Немец ест неторопливо и нежадно, тщательно разжевывая сухарь. Я по-прежнему с любопытством гляжу на пленного, а думаю о словах Галямова: «Может, и ему водка налить?».

Господи, ведь только-только они дрались с немцем не на живот — насмерть, а прошел час, другой, и Галямов — советский солдат — готов угощать пленного водкой!

Поистине неисповедимо ты, сердце нашего солдата, лютого в брани и беспредельно щедрого в скромном солдатском пиру.

Немец, съев кашу, вытер крышку котелка пальцем и протянул ее Галямову.

— Вассер, битте, — негромко говорит он.

Ну силен фриц. Уже и воды просит. То есть чаю!

— Может, кофию тебе со сливками? — опять зло спрашивает пленного Тятькин. — Или какао по-турецки?

— По-турецки подают кофе, Тимофей, — говорит Иван Николаевич. — А чаю ему нужно дать.

Никогда бы не подумал, что немец осмелится просить чаю. Да, он нас не боится. Это точно. Он знает: мы не только его не убьем, но и пальцем его не тронем. Он отлично усвоил это и чувствует себя свободно.

Ипатов, очевидно, думает так же. Он ухмыляется, качает головой и наливает немцу чаю. Но — шиш: сахару пленному не будет. Впрочем, он на это и не надеется, сразу же начинает пить чай маленькими, быстрыми глотками, макая в него оставшийся кусок сухаря.

— Чаю попьет, закурить попросит, фашист проклятый, — говорит молчавший до сего времени Вдовин.

Иван Тихонович прав. Попив чаю, немец буркнул «данке» и показал пальцем, что хочет курить.

— Отдать что-ли его сигареты, командир? — Тятькин вопросительно смотрит на Ивана Николаевича.

— Отдай. Сам говоришь: трава.

— А это? — Тимофей бросает на пол какой-то маленький сверток в вощеной бумаге.

— А, «документы»? — усмехается Иван Николаевич. — Пусть забирает тоже.

— Смотри, Серега, какие у него «документы», — Тимофей развертывает бумагу, и я вижу колоду изрядно потрепанных игральных карт. Тятькин переворачивает одну из них, и на моем лице невольно вспыхивает румянец.

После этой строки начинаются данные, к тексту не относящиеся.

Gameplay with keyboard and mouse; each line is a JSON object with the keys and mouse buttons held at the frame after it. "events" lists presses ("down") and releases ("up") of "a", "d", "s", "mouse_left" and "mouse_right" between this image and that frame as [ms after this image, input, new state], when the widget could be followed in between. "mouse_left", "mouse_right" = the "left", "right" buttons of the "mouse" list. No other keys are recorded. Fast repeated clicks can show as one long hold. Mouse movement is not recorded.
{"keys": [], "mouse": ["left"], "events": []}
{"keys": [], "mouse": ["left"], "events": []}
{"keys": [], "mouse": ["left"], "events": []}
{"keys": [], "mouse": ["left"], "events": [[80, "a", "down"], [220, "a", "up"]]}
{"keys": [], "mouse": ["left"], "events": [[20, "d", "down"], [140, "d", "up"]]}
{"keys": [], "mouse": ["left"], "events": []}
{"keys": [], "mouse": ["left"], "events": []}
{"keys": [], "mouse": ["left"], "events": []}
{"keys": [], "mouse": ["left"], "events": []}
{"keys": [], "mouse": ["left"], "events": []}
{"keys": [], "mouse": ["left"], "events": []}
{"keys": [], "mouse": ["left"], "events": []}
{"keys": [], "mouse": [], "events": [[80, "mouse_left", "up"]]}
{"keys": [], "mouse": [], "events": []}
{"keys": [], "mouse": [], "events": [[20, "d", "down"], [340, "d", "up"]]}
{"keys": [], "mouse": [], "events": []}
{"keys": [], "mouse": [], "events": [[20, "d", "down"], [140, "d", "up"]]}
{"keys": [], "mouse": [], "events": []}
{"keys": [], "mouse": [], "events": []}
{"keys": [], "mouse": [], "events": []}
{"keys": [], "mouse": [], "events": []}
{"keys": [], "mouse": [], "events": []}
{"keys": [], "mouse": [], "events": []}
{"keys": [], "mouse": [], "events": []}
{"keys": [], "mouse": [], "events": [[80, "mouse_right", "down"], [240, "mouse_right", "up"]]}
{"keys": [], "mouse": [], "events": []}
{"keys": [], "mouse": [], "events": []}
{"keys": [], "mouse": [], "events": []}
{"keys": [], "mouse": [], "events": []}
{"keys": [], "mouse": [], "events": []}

— Заверни. Нашел кому показывать! — недовольно говорит Иван Николаевич.

Тятькин смеется. А я попервоначалу думал, что это и впрямь документы.

— Они, видно, тоже перед уходом в разведку все свои документы начальству сдают.

Немец жестами показывает, что ему нужно выйти на улицу.

— Своди его, Галямов, — говорит Журавлев. — Потом свяжи на всякий случай и пусть спит.

В сумерках Ипатов и Вдовин уводят пленного на капэ роты.

Возвращаются они втроем. Третий — телефонист с деревянным УНАФ на ремне и катушкой кабеля в руке. Это совсем молодой, почти одногодок мне, красноармеец, с лицом, покрытым крупными, как пятна, веснушками.

…И снова — ночь. Я опять дежурю в траншее рядом с землянкой. Журавлев ставит меня именно сюда. Все-таки рядом с отделением в случае чего.

Снова взлетают ракеты и гаснут, рассыпаясь на искорки, вражеские осветительные ракеты. С нашей стороны никто ракет не бросает. Экономят, что ли?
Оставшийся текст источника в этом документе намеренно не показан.